Why the Function is Called strong_count
Rc<T> supports two kinds of reference: strong references (Rc<T> itself) and weak references (Weak<T>). A strong reference keeps the data alive; a weak reference does not. The function Rc::strong_count reflects only the number of strong handles. A corresponding Rc::weak_count tracks the number of weak handles. Weak references are discussed later when dealing with reference cycles, but the naming choice reminds you that cloning an Rc produces a strong, ownership-carrying reference that contributes to the lifetime of the data.
Common Misconceptions About Cloning Rc<T>
Beginners often expect clone to behave uniformly across Rust types. With Rc, that uniformity breaks — and that can be surprising.
Mistake: Assuming Rc::clone duplicates the inner value.
If you need a deep copy of the data, you must clone the inner type explicitly: (*some_rc).clone(). Rc::clone only gives you another handle to the same allocation.
Mistake: Using a.clone() without realizing it increments the reference count.
While technically correct, a.clone() on an Rc<T> does the same thing as Rc::clone(&a). The explicit form avoids ambiguity and signals intent. In larger codebases, a plain .clone() often triggers a mental “is this expensive?” reaction. Rc::clone tells the reader: “this is cheap; it’s only bumping a counter.”
Mistake: Trying to mutate data behind an Rc.
Rc<T> only grants shared, immutable access (&T). If you need mutable shared data, you combine Rc with RefCell<T> to get interior mutability — a pattern introduced in the next section.
Single-Threaded Only:
Rc<T> uses non-atomic reference counting, so it is not safe to send between threads. If you need shared ownership across threads, use Arc<T> instead. Both Arc and Rc follow the same cloning semantics: clone increments the count, drop decrements it.

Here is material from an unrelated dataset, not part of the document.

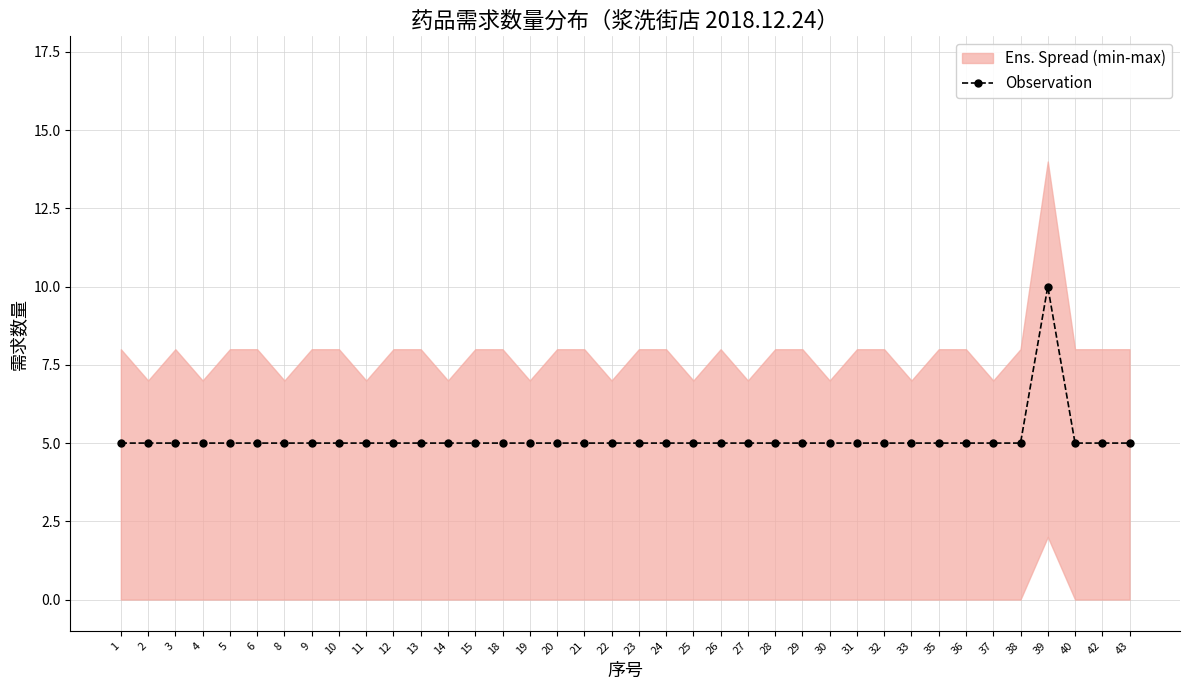

The value at 30 is 5. True or false?

True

Practical Use Cases for Clone-Based Reference Counting
Whenever you build a tree or graph structure where nodes need to be owned by multiple parents, Rc::clone is the idiomatic way to add ownership links. For example:
- Abstract syntax trees (ASTs) where a single node might appear in multiple branches during analysis phases.
- Scene graphs in game engines, where a texture or mesh resource is referenced by several objects.

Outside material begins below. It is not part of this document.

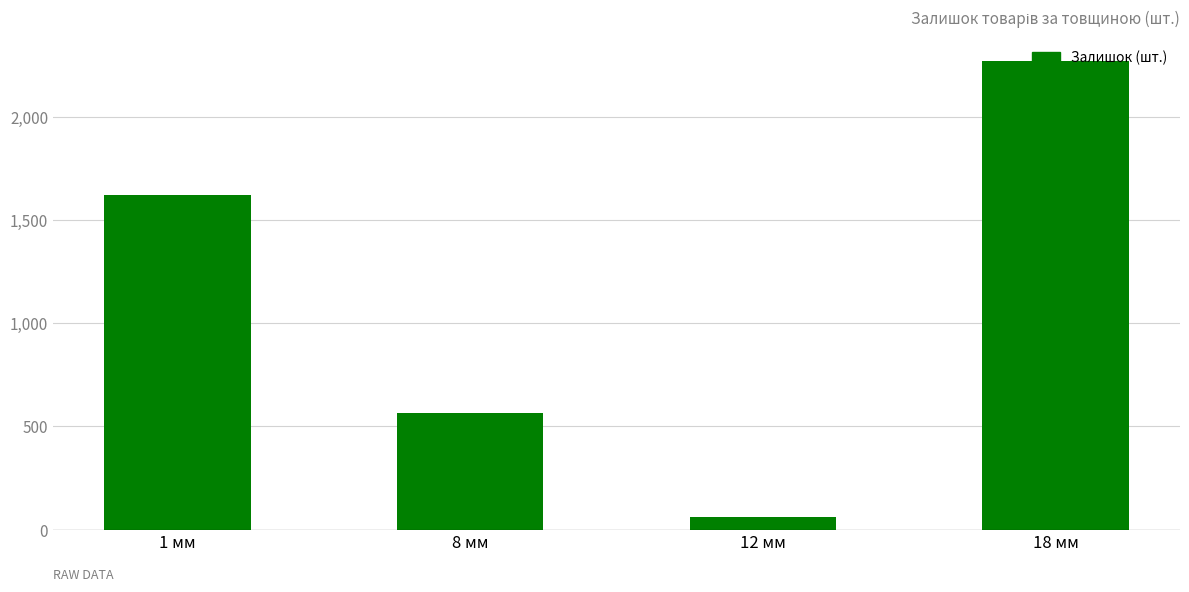

How many data points are less than 1622?

2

- Immutable data structures that share sub-parts. A new version of a list can reuse existing tail nodes by cloning their
Rchandles, avoiding allocation.
In all these cases, cloning the Rc is an O(1) operation — a simple integer increment. The actual data remains untouched. This property makes it feasible to share large structures without prohibitive runtime cost, as long as mutation is not needed.